**GOAL OF THE EXERCISE**.
Starting at the line that contains "(Sigmoid para função de ativação)", repeat each line exactly until the records end, keeping both the first and the last.

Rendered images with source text
____

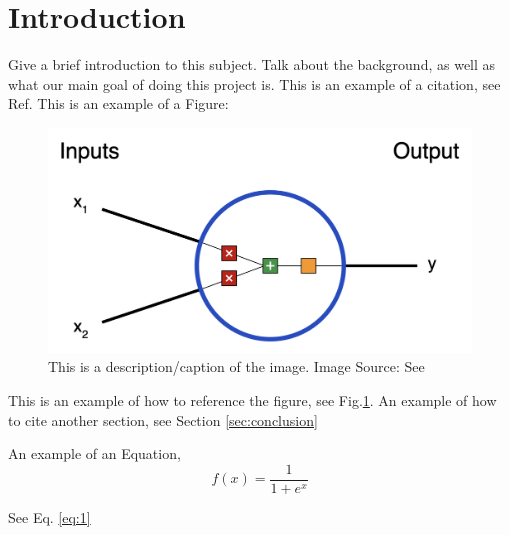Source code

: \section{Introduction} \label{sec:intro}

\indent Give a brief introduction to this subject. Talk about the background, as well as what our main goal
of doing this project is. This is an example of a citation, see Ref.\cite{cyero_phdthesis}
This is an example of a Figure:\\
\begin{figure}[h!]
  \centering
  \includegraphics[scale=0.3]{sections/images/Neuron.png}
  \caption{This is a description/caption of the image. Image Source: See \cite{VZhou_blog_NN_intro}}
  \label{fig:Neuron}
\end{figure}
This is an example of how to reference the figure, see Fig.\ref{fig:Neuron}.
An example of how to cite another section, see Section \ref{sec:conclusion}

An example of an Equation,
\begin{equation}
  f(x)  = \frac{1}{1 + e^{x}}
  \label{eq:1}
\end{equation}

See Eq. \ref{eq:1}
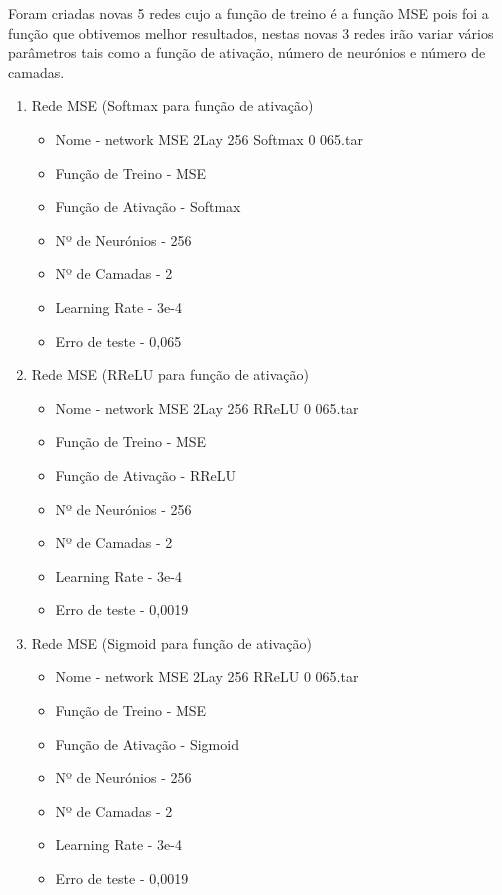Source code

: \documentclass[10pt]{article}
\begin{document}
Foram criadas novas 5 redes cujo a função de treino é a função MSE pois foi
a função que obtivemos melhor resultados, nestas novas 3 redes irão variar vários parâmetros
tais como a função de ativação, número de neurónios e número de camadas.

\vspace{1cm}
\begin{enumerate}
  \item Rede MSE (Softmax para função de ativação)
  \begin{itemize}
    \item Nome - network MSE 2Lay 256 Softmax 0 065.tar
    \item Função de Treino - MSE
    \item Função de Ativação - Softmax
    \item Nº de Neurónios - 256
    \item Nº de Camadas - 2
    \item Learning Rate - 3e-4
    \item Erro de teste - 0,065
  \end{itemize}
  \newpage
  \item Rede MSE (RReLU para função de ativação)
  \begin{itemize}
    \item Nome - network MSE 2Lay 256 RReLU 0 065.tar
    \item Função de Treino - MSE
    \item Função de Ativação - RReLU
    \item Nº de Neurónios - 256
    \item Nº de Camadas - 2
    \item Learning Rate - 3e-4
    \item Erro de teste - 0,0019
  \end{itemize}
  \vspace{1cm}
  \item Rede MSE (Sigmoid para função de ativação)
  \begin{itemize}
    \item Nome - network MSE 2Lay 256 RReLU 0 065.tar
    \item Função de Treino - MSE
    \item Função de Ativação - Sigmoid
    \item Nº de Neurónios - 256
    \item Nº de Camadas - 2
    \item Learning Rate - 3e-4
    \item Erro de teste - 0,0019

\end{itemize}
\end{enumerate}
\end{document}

____

**RESULT OF THIS EXERCISE**.
  \item Rede MSE (Sigmoid para função de ativação)
  \begin{itemize}
    \item Nome - network MSE 2Lay 256 RReLU 0 065.tar
    \item Função de Treino - MSE
    \item Função de Ativação - Sigmoid
    \item Nº de Neurónios - 256
    \item Nº de Camadas - 2
    \item Learning Rate - 3e-4
    \item Erro de teste - 0,0019

\end{itemize}
\end{enumerate}
\end{document}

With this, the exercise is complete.